Tekstfragment:
Recent gaven Bart Geernaert van De Republiek en Lennart Claeys van het Brugse architectenbureau Dertien12 toelichting bij het ambitieuze project van de Stadsrepubliek. Belangstellenden konden deelnemen aan een speciale rondleiding door het Schouwburgkwartier, met zijn vele mogelijkheden voor de toekomst. Eric Van Hove was erbij en brengt verslag uit.
De Brugse stadsgids Maarten Noë nam (tijdens de jongste OMD) ons gezelschap op sleeptouw, en deed dat voortreffelijk. Het vroegere Schouwburgkwartier wordt nu in menige publicatie herleid tot een soort hoerenbuurt avant- la-lettre, maar in de praktijk was het anno 1865 nog altijd een belangrijke handelswijk: misschien niet meer zoals in de middeleeuwen hét mercantiele centrum van Brugge, want dat was met de aanleg van de Handelskom en de bouw van het eerste station van Brugge wel wat verschoven. Maar goed, in de buurt waren er inderdaad welgeteld vijf ontuchthuizen en de plaatselijke legercommandant liet er uit vrees voor ziektes en/of relletjes wel regelmatig patrouilleren, maar anderzijds was het toch ook nog altijd een wijk met een goeie sociale en ruimtelijke mix. Ga maar eens kijken naar de mooi opgebouwde tentoonstelling over 150 jaar Stadsschouwburg in het Arentshuis.
Ook nu nog is het hele gebied ten noordwesten van de (Grote) Markt van Brugge – laten we gemakshalve zeggen: de buurt van De Republiek – een plek in de stad waar men een heel eigen mix heeft van stadsbewoners, stadsgebruikers én stadsbezoekers. Hier niét zoals in de gouden driehoek, waar het toeristisch bedrijf de overhand genomen heeft op het gewone leven in de stad, maar anderzijds toch ook nog wat anders dan die oude woonbuurten à la Sint-Gillis en Sint-Anna, waar de tijd wat stiller is blijven staan en je niet direct meegezogen wordt in een stedelijke dynamiek.

Gegeven lijst:
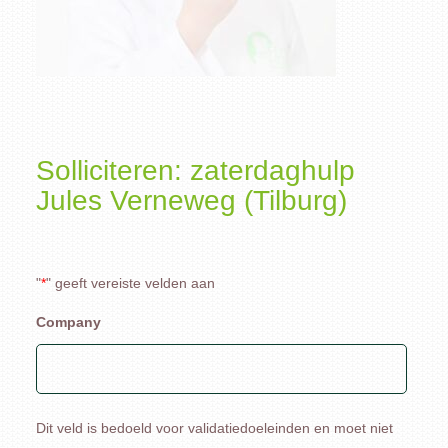
Solliciteren: zaterdaghulp
Jules Verneweg (Tilburg)
"
*
" geeft vereiste velden aan
Company
Dit veld is bedoeld voor validatiedoeleinden en moet niet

Opdracht: Schrijf het volgende stuk van het verslag over het Brugse Schouwburgkwartier. Sluit aan op de laatste zin. De lijst heb je hier niet nodig.

Verwacht antwoord:
Vertrekpunt
Die plek dus, dat wordt ons vertrekpunt. En dan gaan we op wandel, van de Stadsschouwburg naar Hof Bladelin in de Naaldenstraat: enige jaren geleden zag Rik Torfs dat wel zitten als pied à terre van de K.U. Leuven in Brugge, maar toen zijn opvolger Luc Sels enige jaren later de rekeningen inkeek, ging dit plan terug naar af. En dus blijft het nu uitkijken wat er in de toekomst te gebeuren staat met dat prachtige stadspaleis, ooit één van de belangrijkste Europese filialen van de Florentijnse bankiersfamilie de Medici. Nu huizen daar nog twee oude, eerbiedwaardige zusters en van hen kreeg onze stadsgids de sleutels mee waarmee je juist om de hoek, in de Grauwwerkersstraat, een poortje kunt binnengaan. Wie hier ooit langs fietste, heeft zich zeker al eens afgevraagd wat er achter die muren wel verscholen ging. Welnu, op zo’n rondleiding krijg je het antwoord: een prachtige binnentuin, met prieeltje, fruitbomen en paden, alles piekfijn onderhouden. Een heuse oase in de stad.
Hoe zou zo’n juweeltje nu meer en beter gebruikt kunnen worden?
Dàt zijn vragen voor het project van de Stadsrepubliek. Zoals men dat ook kan vragen over de schepjes aan het eind van de straat, over het Sint-Jakobsplein dat nu voor amper twaalf geparkeerde wagens wel op een autokerkhof lijkt, of over de verloederde binnenruimtes in de schaduw van het Prinsenhof, of het binnenplein van het stedelijk Conservatorium: officieel een openbare plek, maar door zeer weinig Bruggelingen gekend of bezocht. Wat met De Republiek, wat met de Biekorf, waar het cultuurcafé van zilveren Noël (Van Oyen) toch ook tijdens de dag een uitnodigende plek zou kunnen worden voor al wie de bib of de stad intrekt?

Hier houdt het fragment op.